===== STUDY TEXT
Then there is a declared preference to redeploy and a statement of intent to explore in consultation appropriate options, an offer of “services”, an encouragement of what is called “proactive steps” in seeking redeployment by Mr Barker himself, a statement of intent to begin the redeployment process immediately and to continually review options and then in terms, an understanding of if there is an inability to identify a suitable position, and that obviously includes and indeed is mostly directed to, the inability notwithstanding efforts:

and the decision is made to retrench you, you will be paid redundancy entitlements in accordance with –

what we know is clause 8.  Then there is a reference to matters that might flow thereafter and finally a description of the whole of this as being a “process” in the last paragraph about which he is encouraged to be in touch.  In our submission, what that letter says, and not surprisingly how could it otherwise, is that redundancy of his position will lead to one of two possibilities in relation to his employment.  It will be continued in a different position if one can be found – that is the preference – or it will be terminated.

This is plainly a letter about the possibility of termination as much as it is about the possibility of redeployment.  It is a binary outcome of possibilities.  That is important, obviously, in terms of the third of the issues that we have raised which, in England, has become known as an exclusion or exclusion zone or exclusion area.
==========
===== DATA EXCERPTS
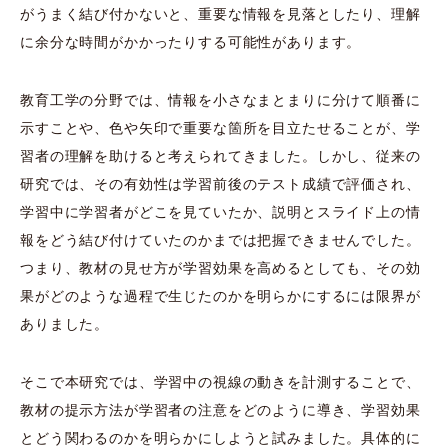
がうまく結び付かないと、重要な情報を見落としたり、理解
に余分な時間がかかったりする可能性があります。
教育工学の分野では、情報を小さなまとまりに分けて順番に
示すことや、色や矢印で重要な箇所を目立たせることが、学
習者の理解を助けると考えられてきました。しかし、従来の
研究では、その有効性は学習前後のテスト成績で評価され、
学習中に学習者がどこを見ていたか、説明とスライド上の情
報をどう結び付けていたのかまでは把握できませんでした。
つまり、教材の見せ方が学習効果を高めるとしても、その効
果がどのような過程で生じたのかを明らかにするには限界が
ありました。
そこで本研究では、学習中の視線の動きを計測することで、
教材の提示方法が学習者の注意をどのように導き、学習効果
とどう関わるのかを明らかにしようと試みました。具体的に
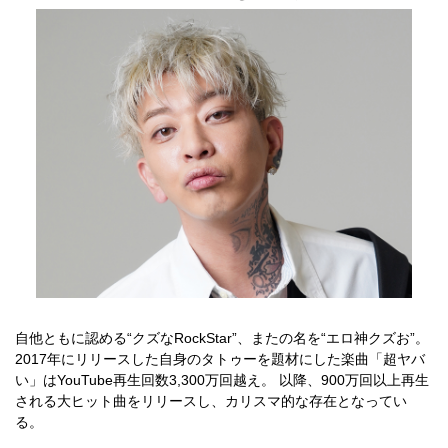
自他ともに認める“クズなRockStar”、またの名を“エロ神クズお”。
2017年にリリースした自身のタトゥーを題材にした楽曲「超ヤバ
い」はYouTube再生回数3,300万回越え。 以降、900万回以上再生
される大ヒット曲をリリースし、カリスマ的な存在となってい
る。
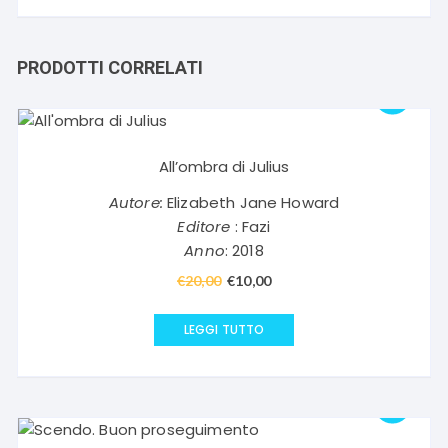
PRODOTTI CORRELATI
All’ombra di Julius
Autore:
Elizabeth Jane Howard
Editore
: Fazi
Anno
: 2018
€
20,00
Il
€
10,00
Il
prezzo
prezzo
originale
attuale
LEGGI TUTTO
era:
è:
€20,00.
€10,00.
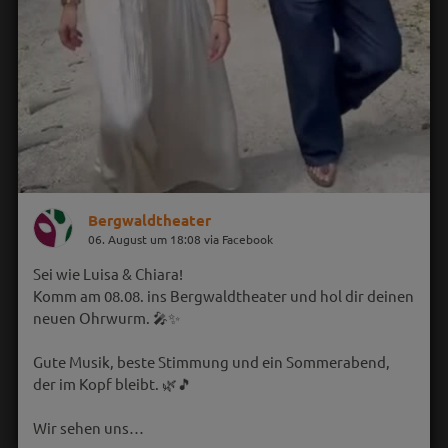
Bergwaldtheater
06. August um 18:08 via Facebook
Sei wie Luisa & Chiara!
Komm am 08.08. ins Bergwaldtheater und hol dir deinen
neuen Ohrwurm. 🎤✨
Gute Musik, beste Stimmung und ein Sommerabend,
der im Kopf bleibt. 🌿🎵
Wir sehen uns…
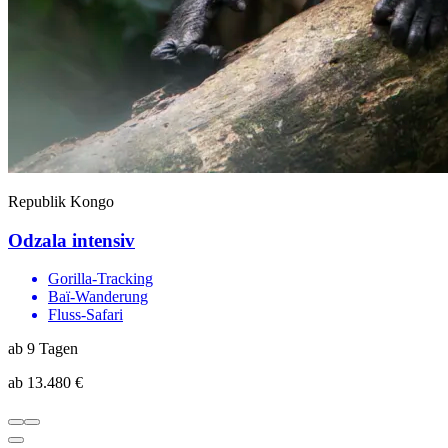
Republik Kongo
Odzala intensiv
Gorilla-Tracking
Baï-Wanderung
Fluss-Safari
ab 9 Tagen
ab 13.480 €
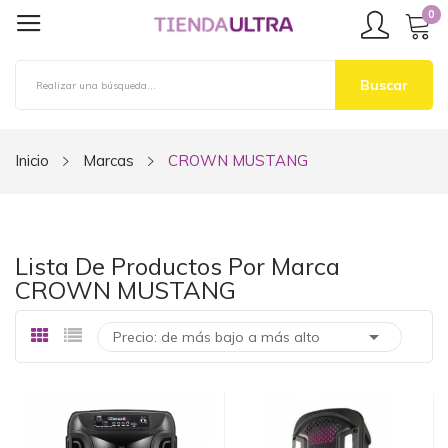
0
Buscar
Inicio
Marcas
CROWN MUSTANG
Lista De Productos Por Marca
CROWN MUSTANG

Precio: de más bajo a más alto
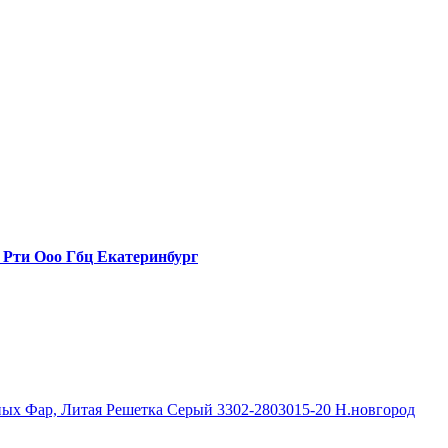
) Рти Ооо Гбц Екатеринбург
==========
Could you copy word for word the stretch of the redundancy passage from "This is plainly" through "or exclusion area."? This data is separate material, apart from the text.

**RESPONSE TO THIS TASK**
This is plainly a letter about the possibility of termination as much as it is about the possibility of redeployment.  It is a binary outcome of possibilities.  That is important, obviously, in terms of the third of the issues that we have raised which, in England, has become known as an exclusion or exclusion zone or exclusion area.